Pandas Query Engine

Default query for PandasIndex.

WARNING: This tool provides the Agent access to the eval function. Arbitrary code execution is possible on the machine running this tool. This tool is not recommended to be used in a production setting, and would require heavy sandboxing or virtual machines

llama_index.query_engine.pandas_query_engine.GPTNLPandasQueryEngine

alias of PandasQueryEngine

llama_index.query_engine.pandas_query_engine.NLPandasQueryEngine

alias of PandasQueryEngine

class llama_index.query_engine.pandas_query_engine.PandasQueryEngine(df: DataFrame, instruction_str: Optional[str] = None, output_processor: Optional[Callable] = None, pandas_prompt: Optional[BasePromptTemplate] = None, output_kwargs: Optional[dict] = None, head: int = 5, verbose: bool = False, service_context: Optional[ServiceContext] = None, **kwargs: Any)

GPT Pandas query.

Convert natural language to Pandas python code.

WARNING: This tool provides the Agent access to the eval function. Arbitrary code execution is possible on the machine running this tool. This tool is not recommended to be used in a production setting, and would require heavy sandboxing or virtual machines

Parameters
  • df (pd.DataFrame) – Pandas dataframe to use.

  • instruction_str (Optional[str]) – Instruction string to use.

  • output_processor (Optional[Callable[[str], str]]) – Output processor. A callable that takes in the output string, pandas DataFrame, and any output kwargs and returns a string. eg.kwargs[“max_colwidth”] = [int] is used to set the length of text that each column can display during str(df). Set it to a higher number if there is possibly long text in the dataframe.

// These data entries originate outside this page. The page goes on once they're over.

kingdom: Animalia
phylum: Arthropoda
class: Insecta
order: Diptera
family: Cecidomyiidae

  • pandas_prompt (Optional[BasePromptTemplate]) – Pandas prompt to use.

  • head (int) – Number of rows to show in the table context.

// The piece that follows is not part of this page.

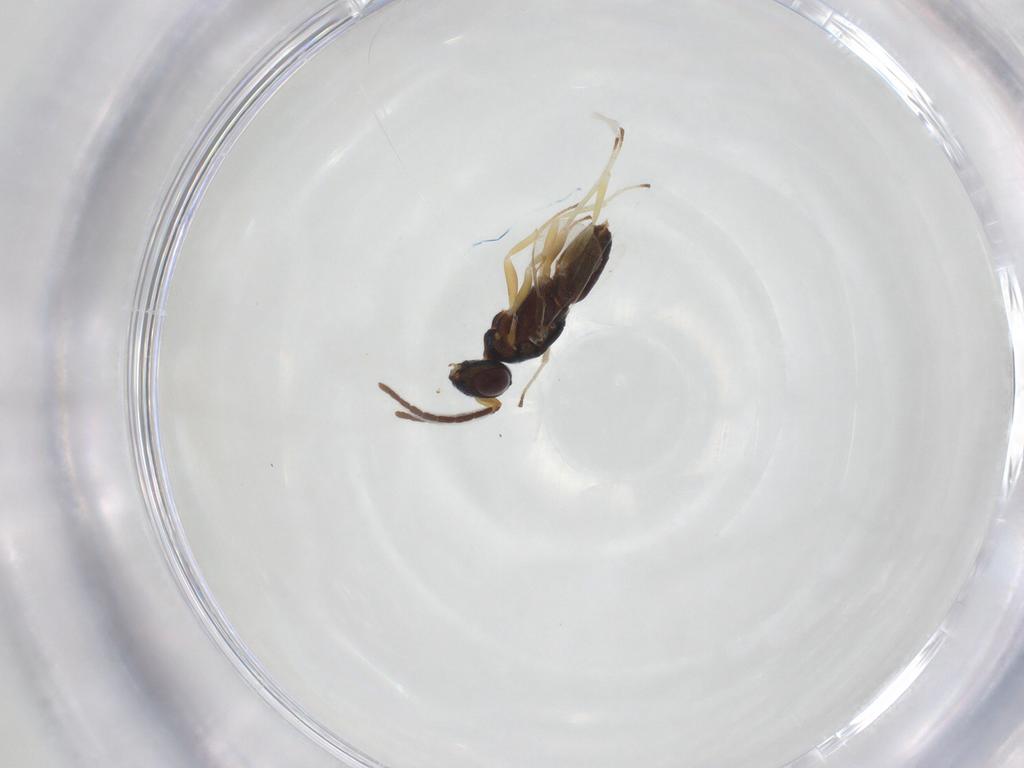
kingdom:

get_prompts() Dict[str, BasePromptTemplate]

Get a prompt.

update_prompts(prompts_dict: Dict[str, BasePromptTemplate]) None

Update prompts.

Other prompts will remain in place.

llama_index.query_engine.pandas_query_engine.default_output_processor(output: str, df: DataFrame, **output_kwargs: Any) str

Process outputs in a default manner.